1971 tarihinde ölümünden kısa bir süre önce 19 yaşındaki oğlu Jean Claude’u kendisinden sonraki ‘ömür boyu başkan’ ilan etti. Onu da oylamayla yaptı ama. Demokrasi her şeyin başı! 2 milyon 391 bin 916 ‘evet’ oyu çıktı o gün. Fakat lanet olsun! Bu kez sandıkta 1 adet hayır, 2 adet de çekimser oy vardı!
Küçük oğlan aslında serserinin tekiydi ve siyaset umurunda değildi. Yatlar, hızlı arabalar, kadınlar… Ama kısa sürede paranın kokusunu aldı ve işe sarıldı. Doktor filan değildi ama ‘Bebe Doc’ adını sevdi sonradan.
İyice batırdı ülkeyi ama kendisini epey kalkındırdı. Tütün acentesinden emeklilik fonuna kadar düzinelerce devlet kurumundan 300 ile 800 milyon dolar arası bir miktarı ülke dışında, İsviçre’de istifledi.
Kokainde iyi para var!
Yoksulluk ve sokaklardaki AİDS korkunçtu ve ‘Bebe Doc’ bu arada gelen uluslararası yardımların yüzde seksenini cebe indirmişti. Yaptığı düğün üç milyon dolara mal olmuştu. Sadece havai fişekler yüz bin dolardı. Bebe Doc bütün sokakların viskiyle yıkanmasını emrettiğinde Haiti’de açlık kol geziyordu. Sonra da kokain işine girdiler ailecek. Arada, hayırlı bir evlat olarak, annesini bile ülkeden attırdı!

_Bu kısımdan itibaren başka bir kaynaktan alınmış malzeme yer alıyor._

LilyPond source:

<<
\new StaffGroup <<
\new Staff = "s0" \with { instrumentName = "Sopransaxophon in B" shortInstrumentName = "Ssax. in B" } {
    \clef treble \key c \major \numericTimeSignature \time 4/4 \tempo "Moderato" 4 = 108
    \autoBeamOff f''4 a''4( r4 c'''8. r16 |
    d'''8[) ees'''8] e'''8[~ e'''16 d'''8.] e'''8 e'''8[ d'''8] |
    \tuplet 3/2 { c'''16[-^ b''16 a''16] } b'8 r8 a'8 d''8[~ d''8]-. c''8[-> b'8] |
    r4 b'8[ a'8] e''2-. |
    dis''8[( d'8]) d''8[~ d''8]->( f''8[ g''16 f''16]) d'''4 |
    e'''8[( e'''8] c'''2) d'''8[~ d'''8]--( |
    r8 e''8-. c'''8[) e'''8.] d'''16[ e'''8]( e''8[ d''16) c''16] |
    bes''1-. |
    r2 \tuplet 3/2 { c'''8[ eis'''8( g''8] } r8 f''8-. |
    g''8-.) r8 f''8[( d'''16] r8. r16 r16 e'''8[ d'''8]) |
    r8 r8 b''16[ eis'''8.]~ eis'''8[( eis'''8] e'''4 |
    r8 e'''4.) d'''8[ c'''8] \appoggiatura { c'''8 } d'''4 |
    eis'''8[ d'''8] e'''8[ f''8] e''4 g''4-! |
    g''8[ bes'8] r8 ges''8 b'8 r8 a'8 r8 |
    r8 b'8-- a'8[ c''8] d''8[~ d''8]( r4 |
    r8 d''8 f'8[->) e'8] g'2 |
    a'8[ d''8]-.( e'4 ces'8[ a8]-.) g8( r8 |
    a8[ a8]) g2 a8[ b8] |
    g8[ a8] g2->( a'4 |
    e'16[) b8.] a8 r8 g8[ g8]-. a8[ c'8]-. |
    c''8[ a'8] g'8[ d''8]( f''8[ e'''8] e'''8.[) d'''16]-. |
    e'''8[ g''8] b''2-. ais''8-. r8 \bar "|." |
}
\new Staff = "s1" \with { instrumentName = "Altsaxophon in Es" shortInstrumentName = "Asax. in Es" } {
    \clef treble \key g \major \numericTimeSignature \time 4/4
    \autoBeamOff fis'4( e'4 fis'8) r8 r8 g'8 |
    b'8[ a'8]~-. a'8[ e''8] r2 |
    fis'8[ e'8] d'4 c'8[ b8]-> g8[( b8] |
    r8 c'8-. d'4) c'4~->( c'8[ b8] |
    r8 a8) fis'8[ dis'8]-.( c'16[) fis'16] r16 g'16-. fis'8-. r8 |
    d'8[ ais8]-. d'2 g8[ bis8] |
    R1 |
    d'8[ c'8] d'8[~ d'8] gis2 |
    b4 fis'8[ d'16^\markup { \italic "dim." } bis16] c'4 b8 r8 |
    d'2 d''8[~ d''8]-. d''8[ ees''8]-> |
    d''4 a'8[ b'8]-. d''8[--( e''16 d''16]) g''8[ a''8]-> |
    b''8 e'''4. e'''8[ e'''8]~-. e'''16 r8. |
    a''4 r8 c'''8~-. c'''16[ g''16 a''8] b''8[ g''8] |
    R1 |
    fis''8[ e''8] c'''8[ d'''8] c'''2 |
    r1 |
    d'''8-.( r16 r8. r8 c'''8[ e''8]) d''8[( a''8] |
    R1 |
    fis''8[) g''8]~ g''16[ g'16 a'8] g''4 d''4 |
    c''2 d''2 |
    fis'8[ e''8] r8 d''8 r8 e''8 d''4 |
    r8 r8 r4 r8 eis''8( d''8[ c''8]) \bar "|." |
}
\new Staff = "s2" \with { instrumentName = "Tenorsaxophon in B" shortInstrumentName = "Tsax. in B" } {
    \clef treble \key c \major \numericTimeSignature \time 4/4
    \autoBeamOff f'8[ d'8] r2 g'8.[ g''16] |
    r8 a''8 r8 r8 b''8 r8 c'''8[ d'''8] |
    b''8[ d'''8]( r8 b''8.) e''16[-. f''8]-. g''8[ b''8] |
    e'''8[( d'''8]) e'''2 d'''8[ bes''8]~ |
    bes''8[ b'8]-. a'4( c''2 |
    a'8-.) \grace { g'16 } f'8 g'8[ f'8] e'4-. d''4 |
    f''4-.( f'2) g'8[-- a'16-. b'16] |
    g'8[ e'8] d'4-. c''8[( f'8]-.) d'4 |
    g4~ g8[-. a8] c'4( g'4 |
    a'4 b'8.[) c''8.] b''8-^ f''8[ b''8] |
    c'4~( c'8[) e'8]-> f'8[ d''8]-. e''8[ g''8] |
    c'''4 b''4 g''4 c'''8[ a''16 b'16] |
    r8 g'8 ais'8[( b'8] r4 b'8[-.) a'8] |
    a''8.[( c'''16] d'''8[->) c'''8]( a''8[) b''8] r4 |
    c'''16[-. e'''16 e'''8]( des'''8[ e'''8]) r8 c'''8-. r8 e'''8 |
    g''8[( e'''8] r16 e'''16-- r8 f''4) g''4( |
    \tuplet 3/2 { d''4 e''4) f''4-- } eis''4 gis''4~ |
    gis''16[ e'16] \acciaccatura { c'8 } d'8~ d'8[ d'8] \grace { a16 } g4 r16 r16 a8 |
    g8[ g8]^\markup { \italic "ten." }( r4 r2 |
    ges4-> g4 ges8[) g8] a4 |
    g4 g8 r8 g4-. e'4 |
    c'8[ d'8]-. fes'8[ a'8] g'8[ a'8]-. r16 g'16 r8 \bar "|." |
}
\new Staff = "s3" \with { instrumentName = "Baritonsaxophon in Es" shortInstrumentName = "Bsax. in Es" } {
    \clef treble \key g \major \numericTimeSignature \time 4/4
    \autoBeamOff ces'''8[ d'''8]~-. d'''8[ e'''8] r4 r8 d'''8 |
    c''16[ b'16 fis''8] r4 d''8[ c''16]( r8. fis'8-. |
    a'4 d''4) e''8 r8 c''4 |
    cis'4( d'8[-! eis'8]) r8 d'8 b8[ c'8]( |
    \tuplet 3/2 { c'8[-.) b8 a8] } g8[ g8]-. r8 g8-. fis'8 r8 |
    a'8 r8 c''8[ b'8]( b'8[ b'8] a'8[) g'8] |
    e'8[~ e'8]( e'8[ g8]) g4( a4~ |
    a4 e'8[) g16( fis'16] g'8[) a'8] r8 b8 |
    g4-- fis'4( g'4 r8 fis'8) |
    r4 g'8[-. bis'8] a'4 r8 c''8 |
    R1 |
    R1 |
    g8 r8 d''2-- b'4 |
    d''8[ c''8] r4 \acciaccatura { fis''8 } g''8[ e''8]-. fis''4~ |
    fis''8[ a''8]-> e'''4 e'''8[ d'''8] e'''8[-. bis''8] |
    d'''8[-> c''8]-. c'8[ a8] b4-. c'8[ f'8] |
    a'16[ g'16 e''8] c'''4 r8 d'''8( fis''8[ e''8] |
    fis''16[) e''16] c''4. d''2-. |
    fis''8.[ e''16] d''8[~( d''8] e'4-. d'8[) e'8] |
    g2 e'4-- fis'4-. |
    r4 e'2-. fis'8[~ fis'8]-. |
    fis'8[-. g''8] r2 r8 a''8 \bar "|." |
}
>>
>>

Sonunda, 1985’te isyan başladı. 1986’ya kadar bütün şehirlere yayıldı. Baskı yetmedi bu kez. Ocak 1986’da Reagan yönetimi, Duvalier’e Haiti’den ayrılması için baskı yapmaya başladı. Sonunda 7 Şubat 1986’da ABD Hava Kuvvetleri tarafından Fransa’ya götürüldü.

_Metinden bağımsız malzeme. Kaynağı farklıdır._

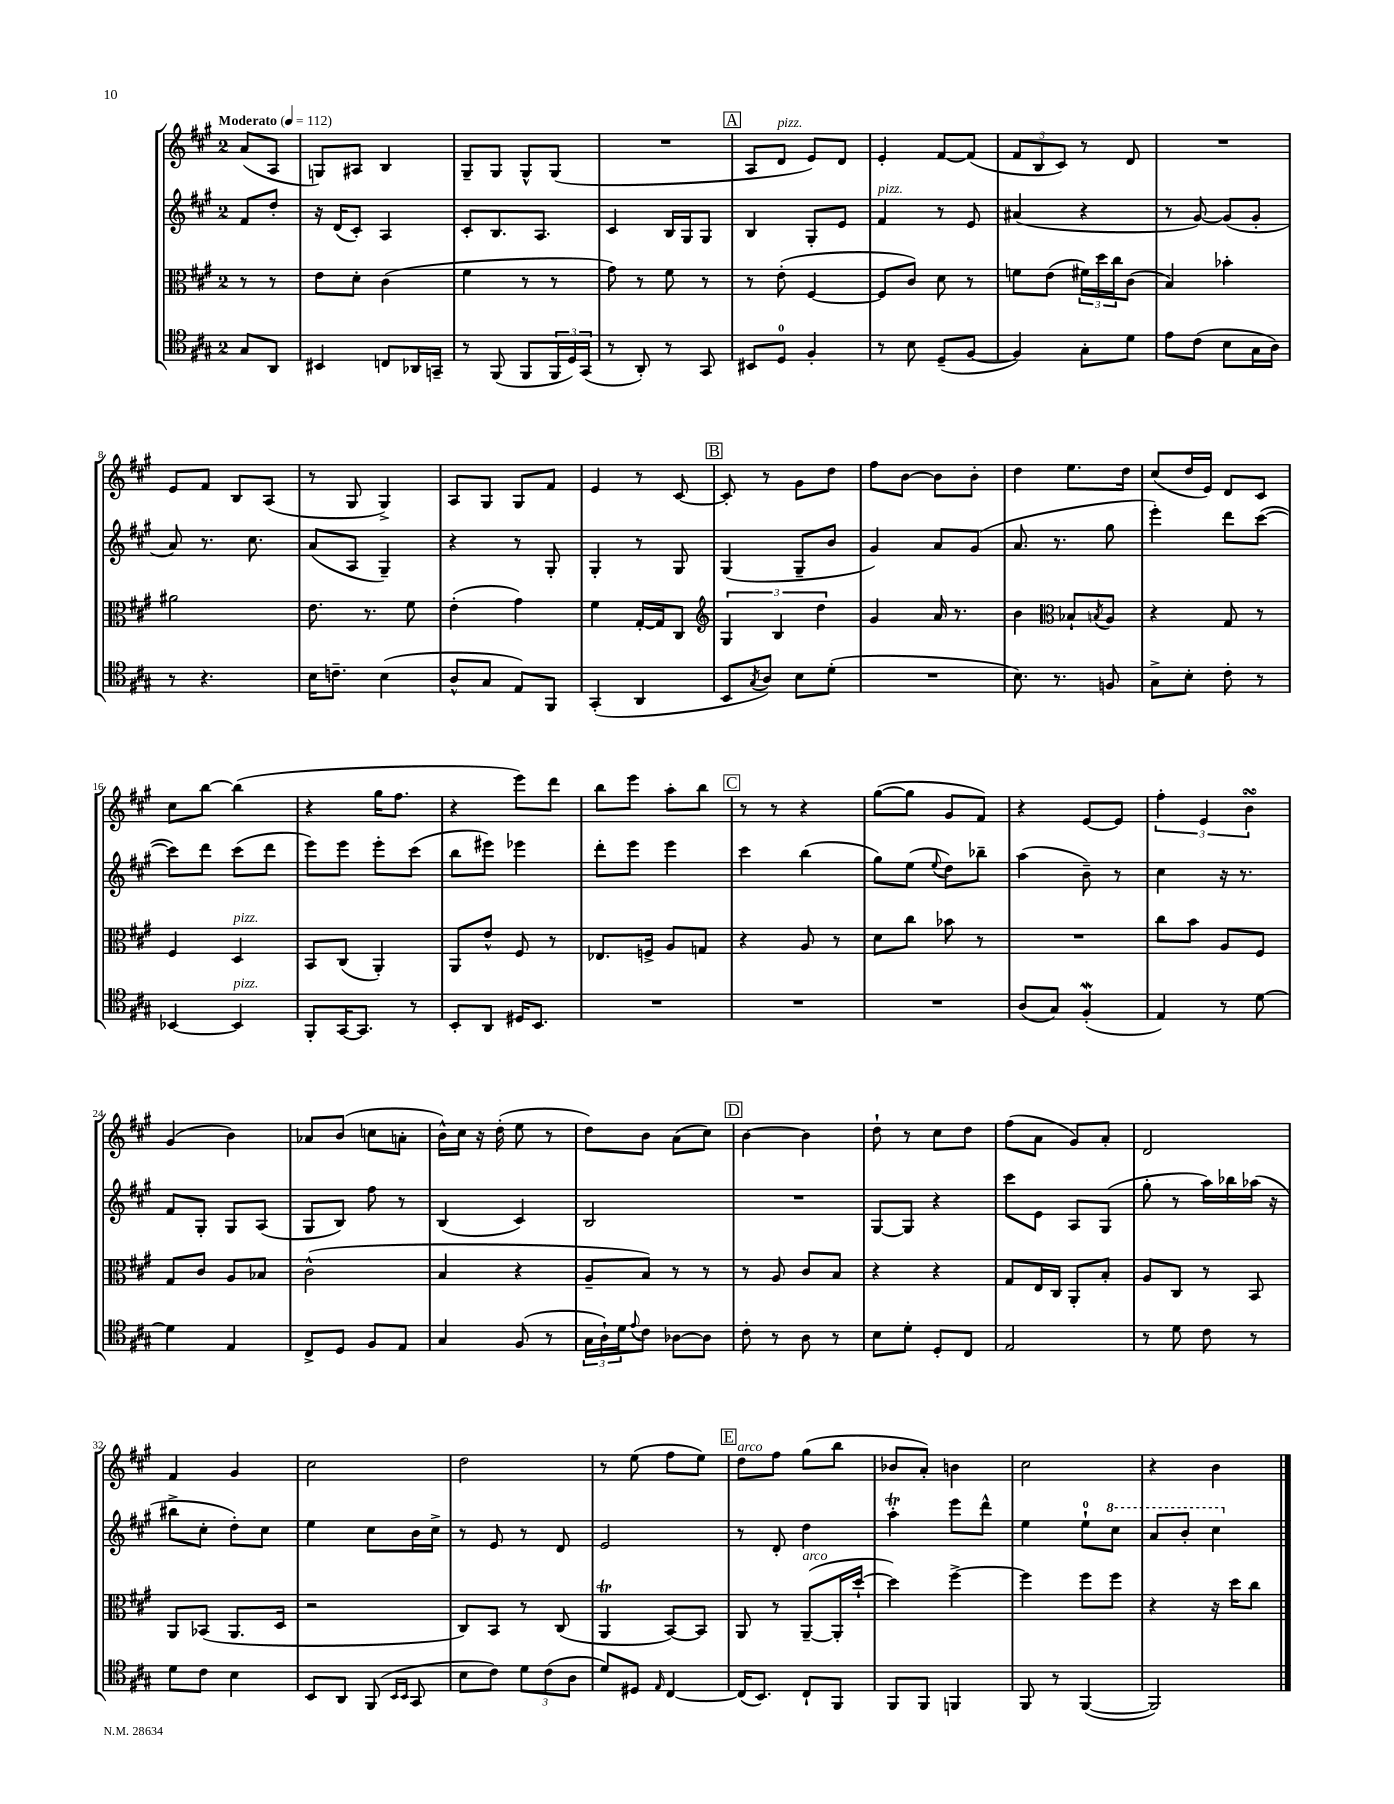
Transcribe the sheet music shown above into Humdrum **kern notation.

**kern	**kern	**kern	**kern
*part4	*part3	*part2	*part1
*staff4	*staff3	*staff2	*staff1
*clefC4	*clefC3	*clefG2	*clefG2
*k[f#c#g#]	*k[f#c#g#]	*k[f#c#g#]	*k[f#c#g#]
*M2/4	*M2/4	*M2/4	*M2/4
*MM112	*MM112	*MM112	*MM112
=	=	=	=
!	!	!	!LO:TX:a:B:t=Moderato
8G#/L	8r	8f#/L	(8a/L
8AA/J	8r	8dd'/J	8A/J
=1	=1	=1	=1
4BB#X/	8e\L	16r	8Gn/L)
.	.	(16d/KL	.
.	8d'\J	8c#'/J)	8A#X/J
8Cn/L	(4c#\	4A/	4B/
16AA-X/L	.	.	.
16GGn~/JJ	.	.	.
=2	=2	=2	=2
8r	4f#\	8c#'/L	8G#~/L
(8FF#/	.	8.B/	8G#/J
8FF#/L	8r	.	8G#^^/L
.	.	8.A/J	.
24FF#/L	8r	.	(8G#/J
24D/)	.	.	.
(24GG#/JJ	.	.	.
=3	=3	=3	=3
8r	8g#\)	4c#/	2r
8AA'/)	8r	.	.
8r	8f#\	16B/LL	.
.	.	16G#/J	.
8GG#/	8r	8G#/J	.
!!LO:REH:place=s1:t=A
=4	=4	=4	=4
8BB#X/L	8r	4B/	8A/L
!	!	!	!LO:TX:a:i:t=pizz.
8D/J	(8e'\	.	8d/J
4F#'/	[4F#/	8G#'/L	8e/L)
.	.	8e/J	8d/J
=5	=5	=5	=5
!	!	!LO:TX:a:i:t=pizz.	!
8r	8F#/L]	4f#/	4e'/
8B\	8c#/J)	.	.
(8D~/L	8d\	8r	[8f#/L
[8F#/J	8r	8e/	(8f#/J]
=6	=6	=6	=6
4F#/])	8fn\L	(4a#X/	12f#/L
.	.	.	12B/
.	(8e\J	.	.
.	.	.	12c#/J)
8G#'\L	24f#X\LL)	4r	8r
.	24dd\	.	.
.	24cc#\J	.	.
8d\J	(8c#\J	.	8d/
=7	=7	=7	=7
8e\L	4B/)	8r	2r
(8c#\J	.	[8g#/)	.
8B\L	4b-X'\	(8g#/L]	.
16G#\L	.	8g#'/J	.
16A\JJ)	.	.	.
!!LO:LB:g=z
=8	=8	=8	=8
8r	2a#X\	8a/)	8e/L
4.r	.	8.r	8f#/J
.	.	.	8B/L
.	.	8.cc#\	.
.	.	.	(8A/J
=9	=9	=9	=9
16B\KL	8.e\	(8a/L	8r
8.cn~\J	.	.	.
.	.	8A/J	8G#/
.	8.r	.	.
(4B\	.	4G#~/)	4G#^/)
.	8f#\	.	.
=10	=10	=10	=10
8A^^/L	(4e'\	4r	8A/L
8G#/J	.	.	8G#/J
8E/L)	4g#\)	8r	8G#/L
8FF#/J	.	8G#'/	8f#/J
=11	=11	=11	=11
(4GG#'/	4f#\	4G#'/	4e/
4AA/	[16G#'/LL	8r	8r
.	16G#/J]	.	.
.	8C#/J	8G#/	[8c#/
!!LO:REH:place=s1:t=B
=12	=12	=12	=12
*	*clefG2	*	*
8BB/L	6G#/	(4G#/	8c#'/]
8qG#/	.	.	.
8A/J)	.	.	8r
.	6B/	.	.
8B\L	.	8G#~/L	8g#\L
.	6dd\	.	.
(8d'\J	.	8b/J	8dd\J
=13	=13	=13	=13
2r	4g#/	4g#/)	8ff#\L
.	.	.	[8b\J
.	16a/	8a/L	8b\L]
.	8.r	.	.
.	.	(8g#/J	8b'\J
=14	=14	=14	=14
8.B\)	4b\	8.a/	4dd\
8.r	.	8.r	.
*	*clefC3	*	*
.	8B-X`/L	.	8.ee\L
.	8qBn/	.	.
8Fn/	8A/J	8gg#\	.
.	.	.	16dd\Jk
=15	=15	=15	=15
8G#^\L	4r	4eee'\)	(8cc#/L
8B'\J	.	.	16dd/L
.	.	.	16e/JJ)
8c#'\	8G#/	8ddd\L	8d/L
8r	8r	([8ccc#\J	8c#/J
!!LO:LB:g=z
=16	=16	=16	=16
[4BB-X/	4F#/	8ccc#\L])	8cc#\L
.	.	8ddd\J	[8bb\J
!	!LO:TX:a:i:t=pizz.	!	!
!LO:TX:a:i:t=pizz.	!	!	!
4BB-/]	4D/	(8ccc#\L	(4bb\]
.	.	8ddd\J	.
=17	=17	=17	=17
8FF#'/L	8BB/L	8eee\L)	4r
[16GG#/K	(8C#/J	8eee\J	.
8.GG#/J]	.	.	.
.	4AA'/)	8eee'\L	16gg#\KL
.	.	.	8.ff#\J
8r	.	(8ccc#\J	.
=18	=18	=18	=18
8BB'/L	8AA/L	8bb\L	4r
8AA/J	8e^^/J	8eee#X\J)	.
16D#X/KL	8F#/	4eee-X\	8eee\L)
8.BB/J	.	.	.
.	8r	.	8ddd\J
=19	=19	=19	=19
2r	8.E-X/L	8ddd'\L	8bb\L
.	.	8eee\J	8eee\J
.	16Fn^/Jk	.	.
.	8A/L	4eee\	8aa'\L
.	8Gn/J	.	8bb\J
!!LO:REH:place=s1:t=C
=20	=20	=20	=20
2r	4r	4ccc#\	8r
.	.	.	8r
.	8A/	(4bb\	4r
.	8r	.	.
=21	=21	=21	=21
2r	8d\L	8gg#\L)	([8gg#\L
.	8cc#\J	(8ee\J	8gg#\J]
.	.	8qqee/	.
.	8b-X\	8dd\L)	8g#/L
.	8r	8bb-X~\J	8f#/J)
=22	=22	=22	=22
(8A/L	2r	(4aa\	4r
8G#/J)	.	.	.
(4F#W'/	.	8b~\)	[8e/L
.	.	8r	8e/J]
=23	=23	=23	=23
4E/)	8cc#\L	4cc#\	6ff#'\
.	8b\J	.	.
.	.	.	6e/
8r	8A/L	16r	.
.	.	8.r	.
.	.	.	6bsSSS\
[8d\	8F#/J	.	.
!!LO:LB:g=z
=24	=24	=24	=24
4d\]	8G#/L	8f#/L	(4g#/
.	8c#/J	8G#'/J	.
4E/	8A/L	8G#/L	4b\)
.	8B-X/J	(8A/J	.
=25	=25	=25	=25
8C#^/L	(2c#^^\	8G#/L	8a-X/L
8D/J	.	8B/J)	(8b/J
8F#/L	.	8ff#\	8ccn\L
8E/J	.	8r	8an'\J
=26	=26	=26	=26
4G#/	4B/	(4B/	16b^^\LL)
.	.	.	16cc#\JJ
.	.	.	16r
.	.	.	(16dd'\
(8F#/	4r	4c#/)	8ee\
8r	.	.	8r
=27	=27	=27	=27
24G#\LL	8A~/L	2B/	8dd\L)
24A`\)	.	.	.
24d\J	.	.	.
8qqe/	.	.	.
8c#\J	8B/J)	.	8b\J
[8A-X\L	8r	.	(8a\L
8A-\J]	8r	.	8cc#\J)
!!LO:REH:place=s1:t=D
=28	=28	=28	=28
8c#'\	8r	2r	[4b\
8r	8A/	.	.
8A\	8c#/L	.	4b\]
8r	8B/J	.	.
=29	=29	=29	=29
8B\L	4r	[8G#/L	8dd`\
8d'\J	.	8G#/J]	8r
8D'/L	4r	4r	8cc#\L
8C#/J	.	.	8dd\J
=30	=30	=30	=30
2E/	8G#/L	8ccc#\L	(8ff#\L
.	16E/L	8e\J	8a\J
.	16C#/JJ	.	.
.	8AA'/L	8A/L	8g#/L)
.	8B'/J	(8G#/J	8a'/J
=31	=31	=31	=31
8r	8A/L	8gg#'\	2d/
8d\	8C#/J	8r	.
8c#\	8r	16aa\LL)	.
.	.	16bb-X\	.
8r	8BB/	(16aa-X\JJ	.
.	.	16r	.
!!LO:LB:g=z
=32	=32	=32	=32
8d\L	8AA/L	8bb#X^\L	4f#/
8c#\J	(8BB-X/J	8cc#'\J	.
4B\	8.AA/L	8dd'\L)	4g#/
.	.	8cc#\J	.
.	16D/Jk	.	.
=33	=33	=33	=33
8BB/L	2r	4ee\	2cc#\
8AA/J	.	.	.
(8FF#/	.	8cc#\L	.
16qqBB/LL	.	.	.
16qqBB/JJ	.	.	.
8GG#/	.	16b\L	.
.	.	16cc#^\JJ	.
=34	=34	=34	=34
8B\L	8C#/L)	8r	2dd\
8c#\J)	8BB/J	8e/	.
12d\L	8r	8r	.
(12c#\	.	.	.
.	(8C#/	8d/	.
12A\J	.	.	.
=35	=35	=35	=35
8d/L)	4AAT/	2e/	8r
8D#X/J	.	.	(8ee\
16qqE/	.	.	.
[4C#/	[8BB/L)	.	8ff#\L
.	8BB/J]	.	8ee\J)
!!LO:REH:place=s1:t=E
=36	=36	=36	=36
!	!	!	!LO:TX:a:i:t=arco
(16C#/KL]	8AA/	8r	8dd\L
8.BB/J)	.	.	.
.	8r	8d'/	8ff#\J
!	!LO:TX:a:i:t=arco	!	!
8C#`/L	([8AA~/L	4dd\	(8gg#\L
8FF#/J	16AA'/L]	.	8bb\J
.	[16dd`/JJ	.	.
=37	=37	=37	=37
8FF#/L	4dd\])	4aaT'\	8b-X/L
8FF#/J	.	.	8a'/J)
4FFn/	[4ff#^\	8eee\L	4bn\
.	.	8ddd^^\J	.
=38	=38	=38	=38
8FF#/	4ff#\]	4ee\	2cc#\
8r	.	.	.
([4FF#/	8ff#\L	8ee`\L	.
*	*	*8va	*
.	8ff#\J	8ccc#\J	.
=39	=39	=39	=39
2FF#/])	4r	8aa/L	4r
.	.	8bb'/J	.
.	16r	4ccc#\	4b\
.	16dd\KL	.	.
.	8cc#\J	.	.
*	*	*X8va	*
==	==	==	==
*-	*-	*-	*-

Fransa’da, Alpler ve Riviera arasında önce lüks bir hayat yaşadı. Sonra boşandığı eşine yüklü bir para verince biraz ‘yoksullaştı.’ Sonunda dönüp dolaşıp Ocak 2011’de yeniden Haiti’ye döndü. Kendisi büyük depremde 200 bin insanını kaybeden ülkesine ‘yardım’ için gelmişti ama aslında ABD bankalarında bloke edilmiş 4 milyon dolarının peşindeydi. Gözaltına alındı ama bir şey çıkmadı. Başkentin lüks villalarında güzel bir ‘ev hapsi’ yaşadıktan sonra 2014’te öldüğünde, Küresel Yolsuzluk Raporu’nda en kötüler arasında 6. sıradaydı. Babaoğul 29 yılda toplam 50 bin kişiyi katletmişti; açlıktan ölenler hariç! Baba-oğul, yediler ve bitirdiler Haiti’yi. Geriye kalan, açlık, yoksulluk ve salgın hastalıklar oldu. Küba’nın üç adım ötesinde Küba olmaktan korundular ama Haiti diye bir şey kalmadı sonunda.
Hani bizde yaygındır ya, ‘yiye yiye bitiremediler’ denir. Yok, öyle değil! Haiti kanıtladı: Bir ülkeyi yiye yiye bitirmek mümkündür!